7. The compressor control method for a cadaver refrigeration apparatus according to claim 1, characterized by, The step of performing parameter optimization calculations based on the updated lubrication condition score and the low-temperature friction coefficient to obtain the operation control signal includes: Based on the updated lubrication status score, the compressor speed adjustment range is calculated; Based on the speed adjustment range, a speed control command is generated to obtain the initial operation control signal; Based on the initial operation control signal, parameter simulation is performed to calculate the corresponding speed deviation and temperature change amplitude. The initial operation control signal is corrected based on the corresponding speed deviation and temperature change amplitude to obtain the operation control signal.
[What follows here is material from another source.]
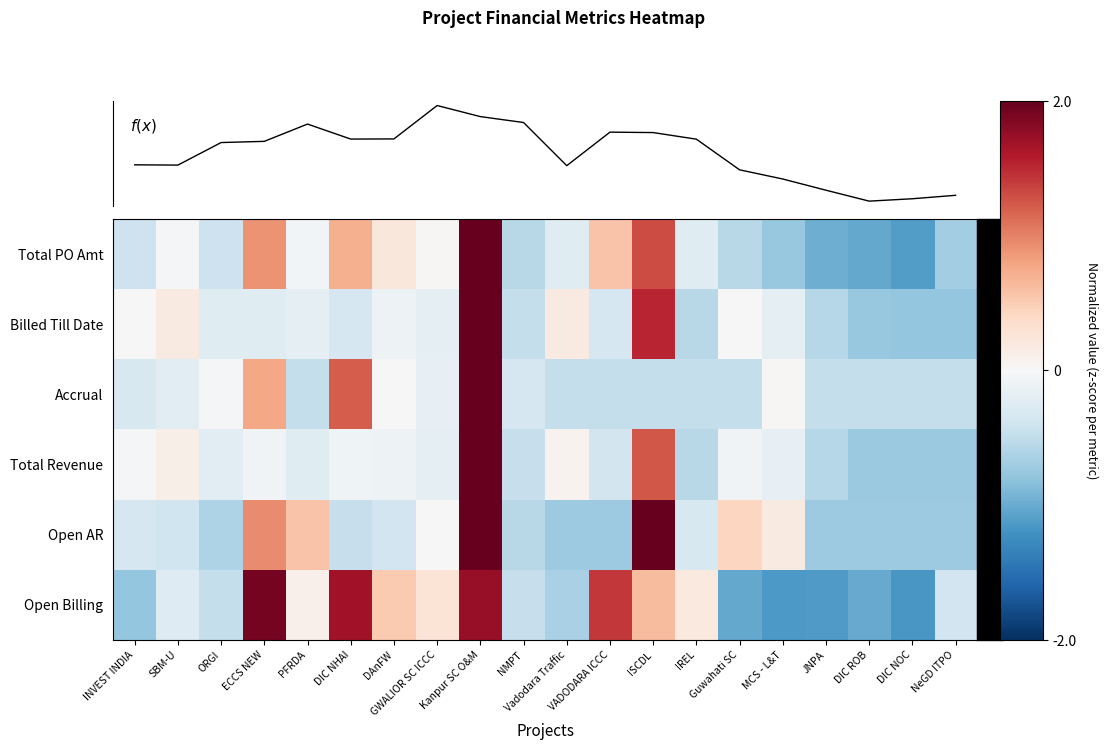

What is the difference between the highest and lowest values at JNPA?

0.7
8. The compressor control method for a cadaver refrigeration apparatus according to claim 5, characterized by, The step involves recalculating the operating deviation value based on the operating control signal to obtain an updated operating deviation value. If the updated operating deviation value is lower than a preset safety threshold, a start / stop adjustment command is generated, including: After adjusting the compressor operating parameters according to the operating control signal, real-time operating data of the compressor is collected. Calculate the updated operating deviation value based on the real-time operating data and the standard operating parameter range; The updated operational deviation value is compared with the preset safety judgment threshold; If the updated operating deviation value is lower than the preset safety judgment threshold, a start / stop adjustment command to maintain operation is generated; If the updated operating deviation value is higher than the preset safety judgment threshold, a temporary shutdown start / stop adjustment command is generated.
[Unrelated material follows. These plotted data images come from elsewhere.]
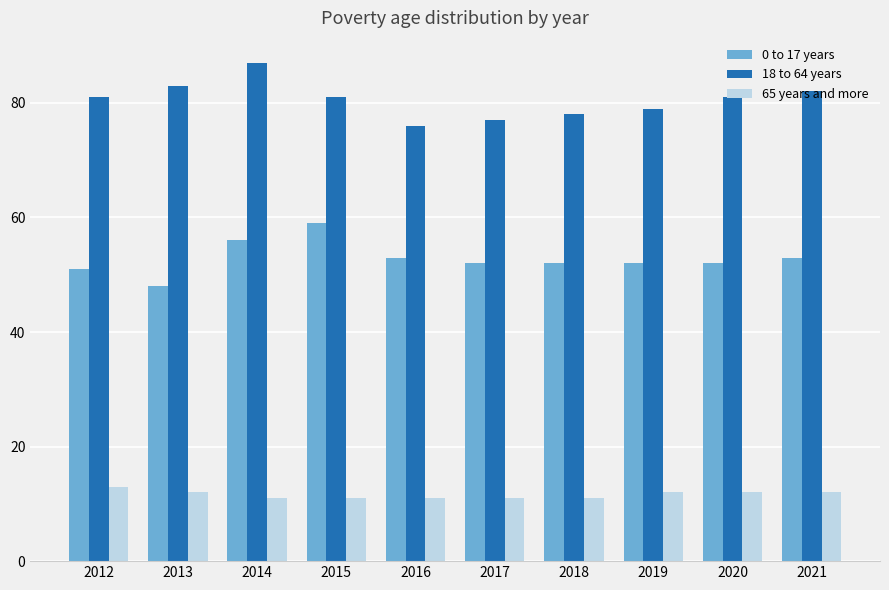

How many groups of bars are there?

10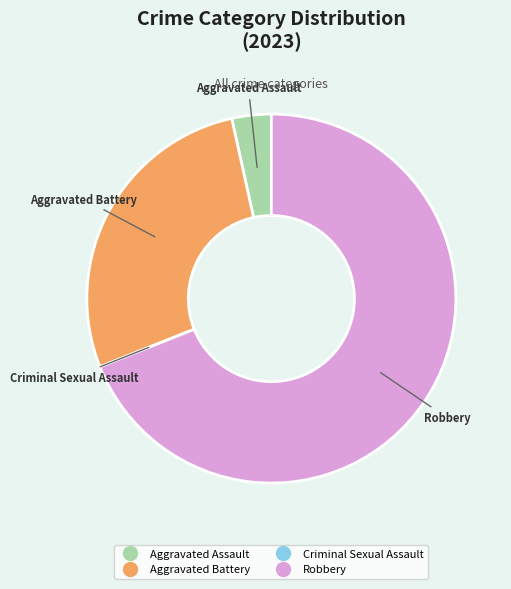

Is the sum of Aggravated Assault and Robbery greater than half?

Yes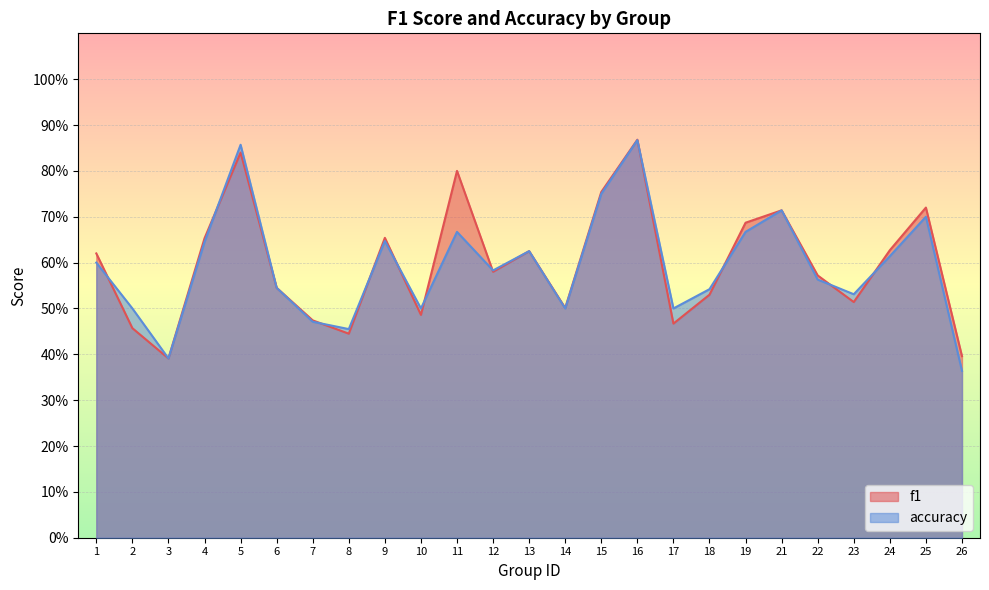

Which series has the largest total across all categories?

f1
9. A compressor control system for a body refrigeration apparatus, characterized by, include: The data acquisition module is used to obtain the real-time operating parameters of the compressor in the body refrigeration equipment; The feature extraction and scoring module is used to extract features from the real-time operating parameters to obtain operating fluctuation features and energy consumption status features, and to calculate the lubrication status score based on the operating fluctuation features and the energy consumption status features. The wear risk assessment module is used to calculate the low-temperature friction coefficient based on the real-time operating parameters when the lubrication status score is lower than the preset lubrication judgment threshold, and to perform wear risk assessment based on the low-temperature friction coefficient to obtain the mechanical wear risk result. The fatigue assessment module is used to calculate the deviation by combining the real-time operating parameters with the pre-acquired historical operating logs to obtain the operating deviation value, and to perform fatigue assessment calculation based on the operating deviation value and the mechanical wear risk result to obtain the equipment fatigue index. The data backtracking module is used to update the operating fluctuation characteristics based on the historical operating logs when the fatigue index of the equipment is higher than the preset fatigue judgment threshold, so as to obtain the updated operating fluctuation characteristics. The scoring is then recalculated based on the updated operating fluctuation characteristics to obtain the updated lubrication status score. The parameter optimization module is used to perform parameter optimization calculations based on the updated lubrication status score and the low-temperature friction coefficient to obtain the operation control signal; The start / stop control module is used to recalculate the operating deviation value based on the operating control signal to obtain an updated operating deviation value. If the updated operating deviation value is lower than a preset safety judgment threshold, a start / stop adjustment command is generated.